In the data below, which lines hold "caption"? Copy every one.

(RECORDS FOR THE EXERCISE Opens)

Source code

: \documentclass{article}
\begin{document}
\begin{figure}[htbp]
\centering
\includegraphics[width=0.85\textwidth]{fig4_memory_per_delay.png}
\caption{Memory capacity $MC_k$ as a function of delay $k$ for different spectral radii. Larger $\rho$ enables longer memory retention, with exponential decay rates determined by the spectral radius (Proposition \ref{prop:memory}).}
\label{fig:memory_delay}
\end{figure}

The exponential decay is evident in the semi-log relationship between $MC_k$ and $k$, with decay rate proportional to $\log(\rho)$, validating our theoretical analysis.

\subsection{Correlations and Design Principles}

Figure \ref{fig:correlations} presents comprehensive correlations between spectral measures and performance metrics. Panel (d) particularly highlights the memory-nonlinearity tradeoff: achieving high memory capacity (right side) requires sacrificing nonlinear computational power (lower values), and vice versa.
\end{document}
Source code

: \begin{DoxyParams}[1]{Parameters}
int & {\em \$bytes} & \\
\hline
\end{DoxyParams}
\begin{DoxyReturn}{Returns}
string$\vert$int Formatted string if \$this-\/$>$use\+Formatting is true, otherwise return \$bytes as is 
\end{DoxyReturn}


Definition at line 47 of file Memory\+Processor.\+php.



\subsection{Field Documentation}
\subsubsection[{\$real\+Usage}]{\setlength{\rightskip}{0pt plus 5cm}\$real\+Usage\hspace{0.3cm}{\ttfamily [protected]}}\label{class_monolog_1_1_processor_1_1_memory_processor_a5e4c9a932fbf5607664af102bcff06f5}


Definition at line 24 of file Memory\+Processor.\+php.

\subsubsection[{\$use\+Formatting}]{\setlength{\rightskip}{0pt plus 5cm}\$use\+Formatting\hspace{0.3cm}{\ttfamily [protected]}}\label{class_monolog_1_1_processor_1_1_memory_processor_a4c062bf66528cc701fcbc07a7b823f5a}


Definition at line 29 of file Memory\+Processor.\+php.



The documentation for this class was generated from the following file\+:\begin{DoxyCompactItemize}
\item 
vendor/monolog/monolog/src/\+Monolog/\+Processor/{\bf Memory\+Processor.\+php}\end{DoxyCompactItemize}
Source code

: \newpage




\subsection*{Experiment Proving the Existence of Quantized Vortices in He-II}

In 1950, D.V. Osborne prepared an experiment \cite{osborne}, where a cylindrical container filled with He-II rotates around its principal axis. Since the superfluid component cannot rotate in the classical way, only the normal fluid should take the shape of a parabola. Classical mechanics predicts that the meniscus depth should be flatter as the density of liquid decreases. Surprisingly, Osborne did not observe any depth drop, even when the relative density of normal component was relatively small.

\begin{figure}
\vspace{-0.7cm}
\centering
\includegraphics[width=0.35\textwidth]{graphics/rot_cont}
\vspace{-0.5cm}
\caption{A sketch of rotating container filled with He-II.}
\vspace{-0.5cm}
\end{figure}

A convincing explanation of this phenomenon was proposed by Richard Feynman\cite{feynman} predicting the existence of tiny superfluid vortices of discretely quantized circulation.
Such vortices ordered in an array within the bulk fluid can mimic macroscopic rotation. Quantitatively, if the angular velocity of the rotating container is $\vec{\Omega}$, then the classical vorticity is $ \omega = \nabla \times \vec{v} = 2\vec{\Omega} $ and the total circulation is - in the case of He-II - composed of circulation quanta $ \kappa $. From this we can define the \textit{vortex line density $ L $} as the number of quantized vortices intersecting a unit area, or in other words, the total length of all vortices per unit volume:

(RECORDS FOR THE EXERCISE Closes)

▶ RESULT
\caption{Memory capacity $MC_k$ as a function of delay $k$ for different spectral radii. Larger $\rho$ enables longer memory retention, with exponential decay rates determined by the spectral radius (Proposition \ref{prop:memory}).}
\caption{A sketch of rotating container filled with He-II.}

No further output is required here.